Pour y faire face, certains milieux commencent à défendre l’idée que l’humanité aura besoin de technologie pour modifier le climat et les grands équilibres planétaires. Le Grand Retournement. Comment la géo-ingénierie infiltre les politiques climatiques (Les liens qui libèrent, 204 p., 20 €), l’enquête approfondie de la chercheuse Marine de Guglielmo Weber et de Rémi Noyon, journaliste au Nouvel Obs, plonge dans les méandres de ces projets et de l’idéologie qui les sous-tend. Elle raconte comment une fuite en avant technologique est devenue progressivement un objet d’étude bien réel, qui commence à trouver un écho bienveillant auprès de certains dirigeants politiques ou économiques.
L’ouvrage explique comment cette idée, nommée « géo-ingénierie », a évolué au cours du XXe siècle, et comment elle est portée aujourd’hui par une poignée de scientifiques et des réseaux de milliardaires de la Silicon Valley. En quoi consistent ces projets ? Le principal, très détaillé dans le livre, vise à masquer les rayonnements du Soleil en diffusant dans la stratosphère une grande quantité de particules de soufre. La méthode prétend s’inspirer des effets de grandes éruptions volcaniques – celle du Pinatubo (Philippines), en 1991, avait fait baisser la température moyenne de 0,5 °C l’année suivante, limitant temporairement les effets du réchauffement.

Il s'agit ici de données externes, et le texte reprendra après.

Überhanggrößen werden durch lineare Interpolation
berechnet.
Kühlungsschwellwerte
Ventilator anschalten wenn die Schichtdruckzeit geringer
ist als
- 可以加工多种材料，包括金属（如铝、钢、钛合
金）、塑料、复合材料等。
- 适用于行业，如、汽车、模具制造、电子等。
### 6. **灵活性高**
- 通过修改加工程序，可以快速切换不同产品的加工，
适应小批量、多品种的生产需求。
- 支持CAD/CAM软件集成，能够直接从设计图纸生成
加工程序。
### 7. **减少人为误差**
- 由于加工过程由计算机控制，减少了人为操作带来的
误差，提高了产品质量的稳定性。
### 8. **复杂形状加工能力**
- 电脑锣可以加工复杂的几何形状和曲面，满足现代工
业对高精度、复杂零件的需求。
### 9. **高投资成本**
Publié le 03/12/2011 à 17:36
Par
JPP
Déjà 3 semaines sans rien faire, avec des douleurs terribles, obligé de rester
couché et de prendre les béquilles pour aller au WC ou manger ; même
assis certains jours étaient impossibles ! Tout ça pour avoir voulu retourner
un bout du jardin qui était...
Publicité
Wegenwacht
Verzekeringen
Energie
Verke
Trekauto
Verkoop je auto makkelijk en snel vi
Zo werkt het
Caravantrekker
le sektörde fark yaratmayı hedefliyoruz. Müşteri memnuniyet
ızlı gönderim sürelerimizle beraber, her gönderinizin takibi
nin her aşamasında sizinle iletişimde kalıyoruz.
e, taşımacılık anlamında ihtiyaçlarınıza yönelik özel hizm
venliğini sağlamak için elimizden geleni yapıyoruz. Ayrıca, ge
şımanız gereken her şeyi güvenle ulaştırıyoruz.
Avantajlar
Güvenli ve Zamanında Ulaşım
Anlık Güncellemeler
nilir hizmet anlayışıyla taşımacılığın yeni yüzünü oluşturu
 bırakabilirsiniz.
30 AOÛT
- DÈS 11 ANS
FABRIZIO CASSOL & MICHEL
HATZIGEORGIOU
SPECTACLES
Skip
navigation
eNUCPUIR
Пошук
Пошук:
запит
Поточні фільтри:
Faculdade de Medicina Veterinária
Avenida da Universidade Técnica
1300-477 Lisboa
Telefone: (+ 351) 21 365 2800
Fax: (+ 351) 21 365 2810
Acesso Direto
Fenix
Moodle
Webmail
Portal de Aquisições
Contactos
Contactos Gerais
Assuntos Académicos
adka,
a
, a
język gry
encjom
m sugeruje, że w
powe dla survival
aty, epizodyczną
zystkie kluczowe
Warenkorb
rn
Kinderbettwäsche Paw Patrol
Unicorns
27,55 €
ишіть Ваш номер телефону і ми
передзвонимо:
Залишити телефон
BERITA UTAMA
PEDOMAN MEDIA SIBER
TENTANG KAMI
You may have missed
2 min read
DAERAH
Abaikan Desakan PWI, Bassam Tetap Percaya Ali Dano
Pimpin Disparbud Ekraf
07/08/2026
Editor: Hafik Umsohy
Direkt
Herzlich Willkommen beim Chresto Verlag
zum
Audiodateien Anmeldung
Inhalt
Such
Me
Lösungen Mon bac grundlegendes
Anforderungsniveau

Néanmoins, cette méthode comporte également une série de risques majeurs, que recensent de manière méthodique Marine de Guglielmo Weber et Rémi Noyon. Des menaces pour l’équilibre climatique – puisque les effets sont mal connus sur les précipitations, par exemple –, mais aussi sanitaires, ou encore une baisse importante des rendements agricoles. En outre, ce type de réponse ne pourrait être que temporaire et pose le risque d’un « choc terminal » si le ballet des milliers d’avions au-dessus de nos têtes venait à cesser, puisque les températures remonteraient d’un coup.
Le livre aborde par ailleurs les risques géopolitiques de telles visées : « Par qui et de quelle manière le voile solaire pourrait-il être déployé ? Qui aurait la main sur le thermostat ? » Mais il ne se contente pas de lister les projets sur lesquels travaillent une poignée de scientifiques ou de militants techno-solutionnistes, de la gestion des rayonnements solaires au blanchissement des nuages marins. Il s’interroge aussi sur le bien-fondé de cette réflexion tournée vers la technologie et la maîtrise totale des humains sur la planète et ses écosystèmes. Les auteurs soulignent que cette logique témoigne d’un « oubli des limites » et mettent en garde contre la campagne menée par un groupe d’apprentis sorciers pour rendre légitimes, dans le débat public, des solutions jamais testées à grande échelle, avec le risque bien établi d’un remède pire que le mal.